• Task statement:
Please lay out the listing, from the line with "phylum: Chlorophyta" to the line with "name author: K. Krause" (both included), as a two-column CSV with the headers field and value, one row per line. Put each field in double quotes and replace any line breaks with spaces.
↓↓↓
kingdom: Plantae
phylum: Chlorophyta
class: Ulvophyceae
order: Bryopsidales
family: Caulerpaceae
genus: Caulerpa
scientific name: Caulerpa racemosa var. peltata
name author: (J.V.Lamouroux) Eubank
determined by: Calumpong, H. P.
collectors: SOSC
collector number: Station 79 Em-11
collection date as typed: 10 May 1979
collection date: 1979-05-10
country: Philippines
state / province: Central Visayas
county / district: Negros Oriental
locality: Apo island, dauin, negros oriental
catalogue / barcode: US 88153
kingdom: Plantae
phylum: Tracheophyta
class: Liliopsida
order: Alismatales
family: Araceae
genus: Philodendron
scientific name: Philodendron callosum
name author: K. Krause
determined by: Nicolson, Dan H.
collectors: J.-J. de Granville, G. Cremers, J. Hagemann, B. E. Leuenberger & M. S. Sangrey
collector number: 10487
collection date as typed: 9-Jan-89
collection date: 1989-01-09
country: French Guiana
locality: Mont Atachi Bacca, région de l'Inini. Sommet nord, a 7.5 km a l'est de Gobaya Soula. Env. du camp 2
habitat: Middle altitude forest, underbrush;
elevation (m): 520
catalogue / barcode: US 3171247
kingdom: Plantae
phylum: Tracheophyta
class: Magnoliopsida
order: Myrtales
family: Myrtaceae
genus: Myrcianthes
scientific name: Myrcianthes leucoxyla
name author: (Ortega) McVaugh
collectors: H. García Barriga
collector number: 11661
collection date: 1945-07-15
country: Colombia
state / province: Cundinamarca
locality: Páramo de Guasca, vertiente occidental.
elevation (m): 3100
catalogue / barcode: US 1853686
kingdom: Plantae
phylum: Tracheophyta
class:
↑↑↑
• Response to the task:
field,value
"phylum:","Chlorophyta"
"class:","Ulvophyceae"
"order:","Bryopsidales"
"family:","Caulerpaceae"
"genus:","Caulerpa"
"scientific name:","Caulerpa racemosa var. peltata"
"name author:","(J.V.Lamouroux) Eubank"
"determined by:","Calumpong, H. P."
"collectors:","SOSC"
"collector number:","Station 79 Em-11"
"collection date as typed:","10 May 1979"
"collection date:","1979-05-10"
"country:","Philippines"
"state / province:","Central Visayas"
"county / district:","Negros Oriental"
"locality:","Apo island, dauin, negros oriental"
"catalogue / barcode:","US 88153"
"kingdom:","Plantae"
"phylum:","Tracheophyta"
"class:","Liliopsida"
"order:","Alismatales"
"family:","Araceae"
"genus:","Philodendron"
"scientific name:","Philodendron callosum"
"name author:","K. Krause"